#### Supplied records ####

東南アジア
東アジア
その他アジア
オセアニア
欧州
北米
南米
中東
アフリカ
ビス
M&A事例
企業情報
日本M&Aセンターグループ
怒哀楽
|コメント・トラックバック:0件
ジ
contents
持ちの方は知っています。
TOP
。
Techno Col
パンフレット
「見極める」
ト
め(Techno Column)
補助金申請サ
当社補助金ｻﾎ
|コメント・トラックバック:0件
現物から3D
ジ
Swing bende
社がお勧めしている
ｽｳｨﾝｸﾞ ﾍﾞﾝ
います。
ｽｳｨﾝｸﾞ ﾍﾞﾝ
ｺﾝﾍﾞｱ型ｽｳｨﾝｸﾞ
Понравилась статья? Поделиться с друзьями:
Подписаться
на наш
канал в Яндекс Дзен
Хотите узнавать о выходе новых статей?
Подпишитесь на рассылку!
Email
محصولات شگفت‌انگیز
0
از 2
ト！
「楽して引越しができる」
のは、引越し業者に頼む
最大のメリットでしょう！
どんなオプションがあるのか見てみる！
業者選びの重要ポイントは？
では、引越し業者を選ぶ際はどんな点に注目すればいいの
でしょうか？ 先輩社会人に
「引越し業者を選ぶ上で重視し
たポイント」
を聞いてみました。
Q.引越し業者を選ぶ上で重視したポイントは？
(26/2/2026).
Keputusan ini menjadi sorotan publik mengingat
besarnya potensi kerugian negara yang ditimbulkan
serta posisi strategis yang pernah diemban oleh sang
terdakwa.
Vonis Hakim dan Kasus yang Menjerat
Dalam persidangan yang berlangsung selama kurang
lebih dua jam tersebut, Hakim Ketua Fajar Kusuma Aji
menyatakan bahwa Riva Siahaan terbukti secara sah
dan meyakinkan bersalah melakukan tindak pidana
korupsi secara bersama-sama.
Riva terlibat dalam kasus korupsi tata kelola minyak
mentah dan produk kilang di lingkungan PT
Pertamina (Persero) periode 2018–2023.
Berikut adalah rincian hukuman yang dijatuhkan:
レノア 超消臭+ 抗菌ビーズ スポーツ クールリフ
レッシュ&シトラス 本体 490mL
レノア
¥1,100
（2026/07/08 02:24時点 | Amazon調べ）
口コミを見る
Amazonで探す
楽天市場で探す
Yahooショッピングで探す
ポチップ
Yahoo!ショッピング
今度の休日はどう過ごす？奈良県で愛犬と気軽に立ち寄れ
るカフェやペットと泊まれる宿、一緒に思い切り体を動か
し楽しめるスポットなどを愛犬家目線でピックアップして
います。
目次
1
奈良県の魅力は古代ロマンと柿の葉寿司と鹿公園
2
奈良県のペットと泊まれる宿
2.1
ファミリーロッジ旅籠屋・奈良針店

####

(Exercise directions): Reproduce the data shown above with every line intact.

(Output):
東南アジア
東アジア
その他アジア
オセアニア
欧州
北米
南米
中東
アフリカ
ビス
M&A事例
企業情報
日本M&Aセンターグループ
怒哀楽
|コメント・トラックバック:0件
ジ
contents
持ちの方は知っています。
TOP
。
Techno Col
パンフレット
「見極める」
ト
め(Techno Column)
補助金申請サ
当社補助金ｻﾎ
|コメント・トラックバック:0件
現物から3D
ジ
Swing bende
社がお勧めしている
ｽｳｨﾝｸﾞ ﾍﾞﾝ
います。
ｽｳｨﾝｸﾞ ﾍﾞﾝ
ｺﾝﾍﾞｱ型ｽｳｨﾝｸﾞ
Понравилась статья? Поделиться с друзьями:
Подписаться
на наш
канал в Яндекс Дзен
Хотите узнавать о выходе новых статей?
Подпишитесь на рассылку!
Email
محصولات شگفت‌انگیز
0
از 2
ト！
「楽して引越しができる」
のは、引越し業者に頼む
最大のメリットでしょう！
どんなオプションがあるのか見てみる！
業者選びの重要ポイントは？
では、引越し業者を選ぶ際はどんな点に注目すればいいの
でしょうか？ 先輩社会人に
「引越し業者を選ぶ上で重視し
たポイント」
を聞いてみました。
Q.引越し業者を選ぶ上で重視したポイントは？
(26/2/2026).
Keputusan ini menjadi sorotan publik mengingat
besarnya potensi kerugian negara yang ditimbulkan
serta posisi strategis yang pernah diemban oleh sang
terdakwa.
Vonis Hakim dan Kasus yang Menjerat
Dalam persidangan yang berlangsung selama kurang
lebih dua jam tersebut, Hakim Ketua Fajar Kusuma Aji
menyatakan bahwa Riva Siahaan terbukti secara sah
dan meyakinkan bersalah melakukan tindak pidana
korupsi secara bersama-sama.
Riva terlibat dalam kasus korupsi tata kelola minyak
mentah dan produk kilang di lingkungan PT
Pertamina (Persero) periode 2018–2023.
Berikut adalah rincian hukuman yang dijatuhkan:
レノア 超消臭+ 抗菌ビーズ スポーツ クールリフ
レッシュ&シトラス 本体 490mL
レノア
¥1,100
（2026/07/08 02:24時点 | Amazon調べ）
口コミを見る
Amazonで探す
楽天市場で探す
Yahooショッピングで探す
ポチップ
Yahoo!ショッピング
今度の休日はどう過ごす？奈良県で愛犬と気軽に立ち寄れ
るカフェやペットと泊まれる宿、一緒に思い切り体を動か
し楽しめるスポットなどを愛犬家目線でピックアップして
います。
目次
1
奈良県の魅力は古代ロマンと柿の葉寿司と鹿公園
2
奈良県のペットと泊まれる宿
2.1
ファミリーロッジ旅籠屋・奈良針店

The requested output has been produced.